══ INPUT

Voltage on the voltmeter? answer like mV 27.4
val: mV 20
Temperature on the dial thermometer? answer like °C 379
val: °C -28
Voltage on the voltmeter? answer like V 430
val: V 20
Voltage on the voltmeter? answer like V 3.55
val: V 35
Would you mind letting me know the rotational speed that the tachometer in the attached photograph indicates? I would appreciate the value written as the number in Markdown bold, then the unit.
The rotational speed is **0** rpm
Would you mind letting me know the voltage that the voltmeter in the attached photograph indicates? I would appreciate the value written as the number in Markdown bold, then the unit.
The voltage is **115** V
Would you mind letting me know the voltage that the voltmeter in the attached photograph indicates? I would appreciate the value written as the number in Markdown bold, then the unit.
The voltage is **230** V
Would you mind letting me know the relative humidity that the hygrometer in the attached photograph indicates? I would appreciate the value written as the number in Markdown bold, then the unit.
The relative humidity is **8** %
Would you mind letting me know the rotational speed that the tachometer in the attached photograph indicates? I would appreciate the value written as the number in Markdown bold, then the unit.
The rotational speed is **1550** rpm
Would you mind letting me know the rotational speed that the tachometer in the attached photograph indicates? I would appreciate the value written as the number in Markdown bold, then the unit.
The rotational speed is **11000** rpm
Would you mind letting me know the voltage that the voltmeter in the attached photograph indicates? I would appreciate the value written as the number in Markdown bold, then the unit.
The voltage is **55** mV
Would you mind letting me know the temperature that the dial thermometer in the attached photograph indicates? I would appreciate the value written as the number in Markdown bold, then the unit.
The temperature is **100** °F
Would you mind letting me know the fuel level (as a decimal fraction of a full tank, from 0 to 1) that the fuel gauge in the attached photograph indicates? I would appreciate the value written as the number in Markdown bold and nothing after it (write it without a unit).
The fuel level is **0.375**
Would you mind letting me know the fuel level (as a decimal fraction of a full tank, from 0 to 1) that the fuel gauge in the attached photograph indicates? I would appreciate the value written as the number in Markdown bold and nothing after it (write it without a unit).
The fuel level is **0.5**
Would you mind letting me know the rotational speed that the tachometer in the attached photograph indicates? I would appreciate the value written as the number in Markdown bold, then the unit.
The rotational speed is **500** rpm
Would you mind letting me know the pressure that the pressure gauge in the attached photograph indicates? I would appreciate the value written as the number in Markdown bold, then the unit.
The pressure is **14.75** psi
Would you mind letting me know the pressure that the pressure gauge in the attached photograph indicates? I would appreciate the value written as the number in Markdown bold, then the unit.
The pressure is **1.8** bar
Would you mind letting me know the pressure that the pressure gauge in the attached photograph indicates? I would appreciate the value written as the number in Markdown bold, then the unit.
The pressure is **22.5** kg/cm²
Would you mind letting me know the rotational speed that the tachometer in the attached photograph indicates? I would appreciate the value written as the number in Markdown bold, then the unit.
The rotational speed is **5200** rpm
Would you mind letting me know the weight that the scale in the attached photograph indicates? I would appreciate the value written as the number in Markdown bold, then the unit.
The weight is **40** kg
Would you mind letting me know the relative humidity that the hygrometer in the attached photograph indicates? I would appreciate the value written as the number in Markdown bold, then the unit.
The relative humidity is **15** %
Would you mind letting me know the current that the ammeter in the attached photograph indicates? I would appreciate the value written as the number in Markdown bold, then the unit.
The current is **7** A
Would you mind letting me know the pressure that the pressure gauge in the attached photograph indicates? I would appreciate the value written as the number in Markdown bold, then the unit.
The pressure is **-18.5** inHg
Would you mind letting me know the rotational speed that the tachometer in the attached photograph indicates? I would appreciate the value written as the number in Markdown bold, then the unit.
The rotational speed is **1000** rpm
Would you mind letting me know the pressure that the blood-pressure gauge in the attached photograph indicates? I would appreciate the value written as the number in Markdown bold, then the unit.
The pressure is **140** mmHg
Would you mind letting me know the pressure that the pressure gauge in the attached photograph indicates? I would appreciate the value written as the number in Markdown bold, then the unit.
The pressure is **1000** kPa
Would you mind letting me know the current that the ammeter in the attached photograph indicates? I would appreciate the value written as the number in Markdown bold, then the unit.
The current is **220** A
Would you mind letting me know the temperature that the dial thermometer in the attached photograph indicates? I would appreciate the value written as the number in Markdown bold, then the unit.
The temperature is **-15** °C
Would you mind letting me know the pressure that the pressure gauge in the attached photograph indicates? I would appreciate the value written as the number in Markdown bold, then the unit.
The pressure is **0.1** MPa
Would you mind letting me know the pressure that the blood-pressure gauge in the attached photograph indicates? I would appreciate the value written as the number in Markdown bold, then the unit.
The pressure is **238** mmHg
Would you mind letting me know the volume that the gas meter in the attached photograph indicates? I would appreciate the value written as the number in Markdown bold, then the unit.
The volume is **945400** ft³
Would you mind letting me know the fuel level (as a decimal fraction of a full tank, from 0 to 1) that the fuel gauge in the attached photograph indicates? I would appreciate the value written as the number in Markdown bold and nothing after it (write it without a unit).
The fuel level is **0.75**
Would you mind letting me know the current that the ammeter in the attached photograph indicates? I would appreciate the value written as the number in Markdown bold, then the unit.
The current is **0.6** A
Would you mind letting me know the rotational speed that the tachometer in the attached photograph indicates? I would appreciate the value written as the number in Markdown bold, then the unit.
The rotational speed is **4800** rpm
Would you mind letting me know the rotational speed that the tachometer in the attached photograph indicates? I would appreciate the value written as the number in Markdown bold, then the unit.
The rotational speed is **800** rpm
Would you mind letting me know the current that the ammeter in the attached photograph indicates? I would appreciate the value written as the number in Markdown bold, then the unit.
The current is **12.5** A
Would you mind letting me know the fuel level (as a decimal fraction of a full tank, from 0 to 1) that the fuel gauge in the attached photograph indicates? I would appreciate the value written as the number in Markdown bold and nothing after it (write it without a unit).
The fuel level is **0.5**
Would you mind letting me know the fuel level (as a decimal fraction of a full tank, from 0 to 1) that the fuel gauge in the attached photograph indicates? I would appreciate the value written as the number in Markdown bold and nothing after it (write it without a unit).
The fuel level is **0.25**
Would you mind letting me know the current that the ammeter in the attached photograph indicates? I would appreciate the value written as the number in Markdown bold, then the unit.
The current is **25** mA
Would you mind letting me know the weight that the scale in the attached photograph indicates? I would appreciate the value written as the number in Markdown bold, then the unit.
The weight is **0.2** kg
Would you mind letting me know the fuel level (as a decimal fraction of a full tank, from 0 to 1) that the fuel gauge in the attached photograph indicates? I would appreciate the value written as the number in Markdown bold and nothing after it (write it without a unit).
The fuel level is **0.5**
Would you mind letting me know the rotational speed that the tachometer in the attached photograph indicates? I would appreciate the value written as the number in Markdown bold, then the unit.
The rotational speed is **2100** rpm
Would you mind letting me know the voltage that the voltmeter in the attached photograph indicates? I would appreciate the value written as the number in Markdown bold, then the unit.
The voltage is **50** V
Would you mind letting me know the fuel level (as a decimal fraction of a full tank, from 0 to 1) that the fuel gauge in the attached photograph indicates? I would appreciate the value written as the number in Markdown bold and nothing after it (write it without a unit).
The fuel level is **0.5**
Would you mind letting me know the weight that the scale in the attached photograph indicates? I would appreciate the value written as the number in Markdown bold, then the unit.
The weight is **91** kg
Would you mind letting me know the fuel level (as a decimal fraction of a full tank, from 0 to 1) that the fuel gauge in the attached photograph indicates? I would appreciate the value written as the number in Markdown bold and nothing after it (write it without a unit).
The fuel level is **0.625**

════

| YOUR INSTRUCTIONS |
Show each line of the material above that contains the string "relative". Case counts.

| RESPONSE TO THE EXERCISE |
Would you mind letting me know the relative humidity that the hygrometer in the attached photograph indicates? I would appreciate the value written as the number in Markdown bold, then the unit.
The relative humidity is **8** %
Would you mind letting me know the relative humidity that the hygrometer in the attached photograph indicates? I would appreciate the value written as the number in Markdown bold, then the unit.
The relative humidity is **15** %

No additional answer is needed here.